Paul tells us to eagerly pursue the gift of prophecy (see 1 Corinthians 14:1). In response, many believers have spoken judgmental words of correction or demanding words of guidance to the people around them. Perhaps they imagine God as angry and harsh, or as someone entirely interested in obedience and works, so the only words they can conjure up about His will are commands that require compliance.

But Paul is clear what prophecy should accomplish in the life of the receiver. It should strengthen, encourage, and comfort. It should find hope in the recipient’s future or treasure in his or her calling. It should build up rather than tear down, heal wounds rather than create them, pull us forward rather than harping on the past. God’s voice is a balm, not a battering ram. He embraces His children with warmth.
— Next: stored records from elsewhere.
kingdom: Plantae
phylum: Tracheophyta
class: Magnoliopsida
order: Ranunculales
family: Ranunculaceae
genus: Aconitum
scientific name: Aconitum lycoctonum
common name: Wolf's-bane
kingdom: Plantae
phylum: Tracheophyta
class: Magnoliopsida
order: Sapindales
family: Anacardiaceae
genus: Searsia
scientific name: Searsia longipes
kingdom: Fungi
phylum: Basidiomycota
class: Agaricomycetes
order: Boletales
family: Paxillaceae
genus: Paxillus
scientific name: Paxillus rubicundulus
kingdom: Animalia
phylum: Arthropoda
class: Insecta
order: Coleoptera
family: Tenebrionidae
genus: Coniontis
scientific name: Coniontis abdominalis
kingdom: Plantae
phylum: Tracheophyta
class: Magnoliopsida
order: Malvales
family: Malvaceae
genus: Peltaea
It’s true that God corrects us sometimes, but only as a loving father corrects a child. His discipline always comes with heavy doses of encouragement and comfort, and rarely through the mouth of another. Prophetic words don’t provoke guilt, fuel fear, or expose our sins to others. God much prefers to cover them in privacy.

So we can expect His voice  —especially His voice as it comes to us through other believers  —to strengthen, encourage, and comfort. And when we speak His heart to those around us, our words will be seasoned with these gentle and affirming tones. If we hear or speak words that don’t have this flavor, they are not from God. Those condemning or fearful words we hear inside of us sometimes  —about how we could have done better or didn’t do enough, or are disqualified from God’s blessings, and so on  —are also not from Him. Why? Because God speaks life to us, not death. Whatever He says to us will be strengthening, encouraging, and comforting.

Lord, open my heart to accept the blessings of Your voice, and close my heart to false, condemning words. Help me to recognize the warmth of Your love when it is spoken to me.